Скуфейка торчала в ясной зорюшке.
Из-за кустов выглянуло смеющееся личико какой-то монашки, влюбленной в скуфейника, и сразу пряталось, когда обращал на нее лик, полный укоризны.
То монашка вышла за обитель, где красовался странник, как легковьюнный столбок метельный.
Все, что снежилось в душе его, укрылось до времени.
Видела — плотничает на морозце в белом подряснике, в желтых лапотках, — весь сквозной, ясноокий.
Увидел монашку. Легким движением воткнул в бревно звонкопевший топор.
Из снежной щели рвалась ледяная дорожка ручья застывшей, лазурной струной.

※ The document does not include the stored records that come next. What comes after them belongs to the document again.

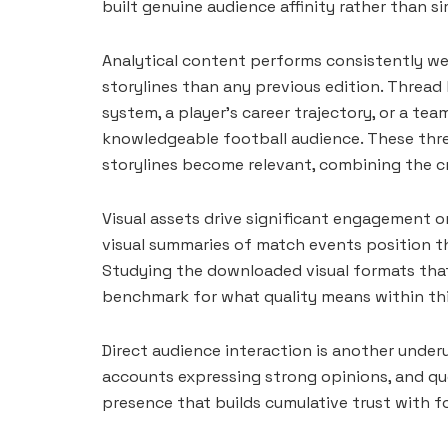
built genuine audience affinity rather than s
Analytical content performs consistently we
storylines than any previous edition. Thread
system, a player’s career trajectory, or a t
knowledgeable football audience. These thre
storylines become relevant, combining the cr
Visual assets drive significant engagement o
visual summaries of match events position th
Studying the downloaded visual formats that
benchmark for what quality means within thi
Direct audience interaction is another underu
accounts expressing strong opinions, and quo
presence that builds cumulative trust with 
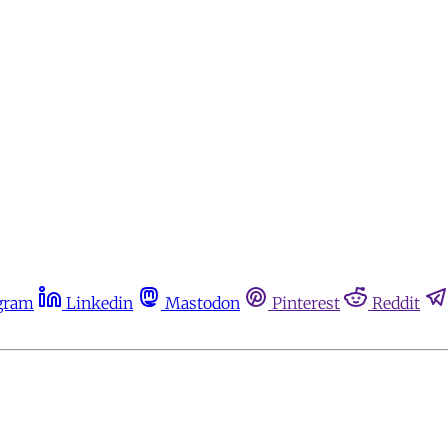
gram
Linkedin
Mastodon
Pinterest
Reddit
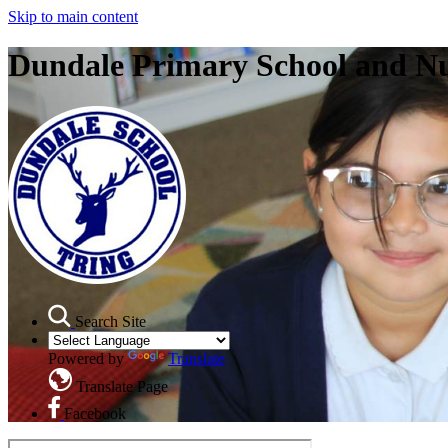
Skip to main content
Dundale Primary School and N
Search Site
Powered by
Translate
Translate Page
Facebook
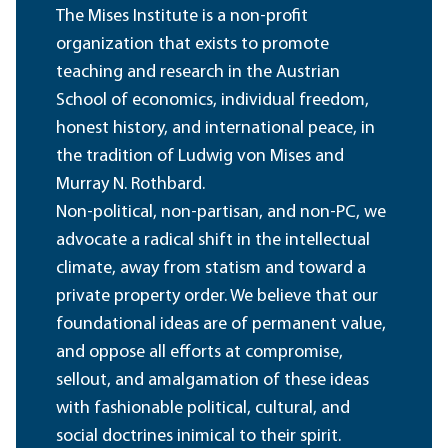
The Mises Institute is a non-profit
organization that exists to promote
teaching and research in the Austrian
School of economics, individual freedom,
honest history, and international peace, in
the tradition of Ludwig von Mises and
Murray N. Rothbard.
Non-political, non-partisan, and non-PC, we
advocate a radical shift in the intellectual
climate, away from statism and toward a
private property order. We believe that our
foundational ideas are of permanent value,
and oppose all efforts at compromise,
sellout, and amalgamation of these ideas
with fashionable political, cultural, and
social doctrines inimical to their spirit.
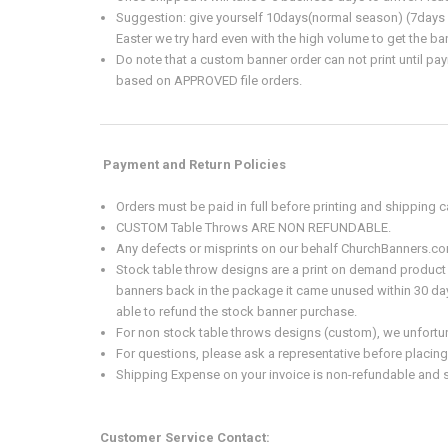
Suggestion: give yourself 10days(normal season) (7days w
Easter we try hard even with the high volume to get the ba
Do note that a custom banner order can not print until pay
based on APPROVED file orders.
Payment and Return Policies
Orders must be paid in full before printing and shipping
CUSTOM Table Throws ARE NON REFUNDABLE.
Any defects or misprints on our behalf ChurchBanners.com
Stock table throw designs are a print on demand product 
banners back in the package it came unused within 30 days
able to refund the stock banner purchase.
For non stock table throws designs (custom), we unfortunat
For questions, please ask a representative before placing
Shipping Expense on your invoice is non-refundable and s
Customer Service Contact:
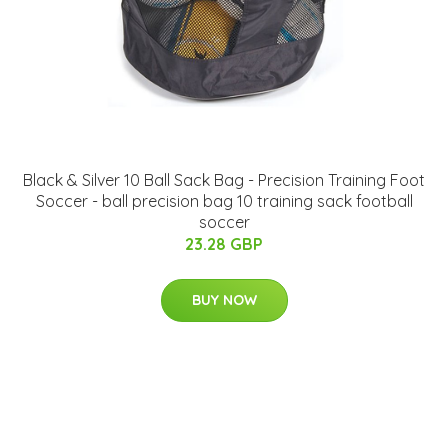
Black & Silver 10 Ball Sack Bag - Precision Training Foot
Soccer - ball precision bag 10 training sack football
soccer
23.28 GBP
BUY NOW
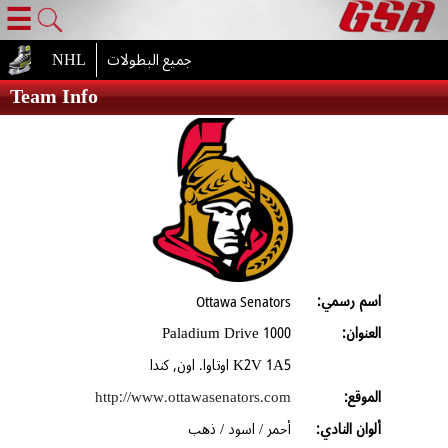
☰
NHL
جميع البطولات
Team Info
اسم رسمي:
Ottawa Senators
1000 Paladium Drive
العنوان:
K2V 1A5 اوتاوا. اون, كندا
http://www.ottawasenators.com
الموقع:
أحمر / اسود / ذهب
ألوان النادي:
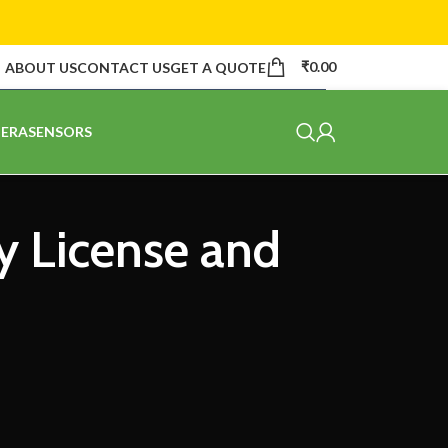
₹
0.00
ABOUT US
CONTACT US
GET A QUOTE
ERA
SENSORS
y License and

Сыпался снег, точно цвет миндальный, и не мог просыпаться.
Среди снега шла дорожка золотых, протоптанных следов.
Оттуда пришли слепцы.
Грустно вздыхая, коснулся их зрака. Стал молча водить по лицам мягкими варежками.
Вспыхнул сам. Вспыхнули ослепленные лица.
Прозрели. Увидели свет.
Как из оболока дней, так из оболока метелей он теперь выплывал ясноочитый, сквозной, как месяц из тучки, как душа из времени, как ангел из бури своих перьев.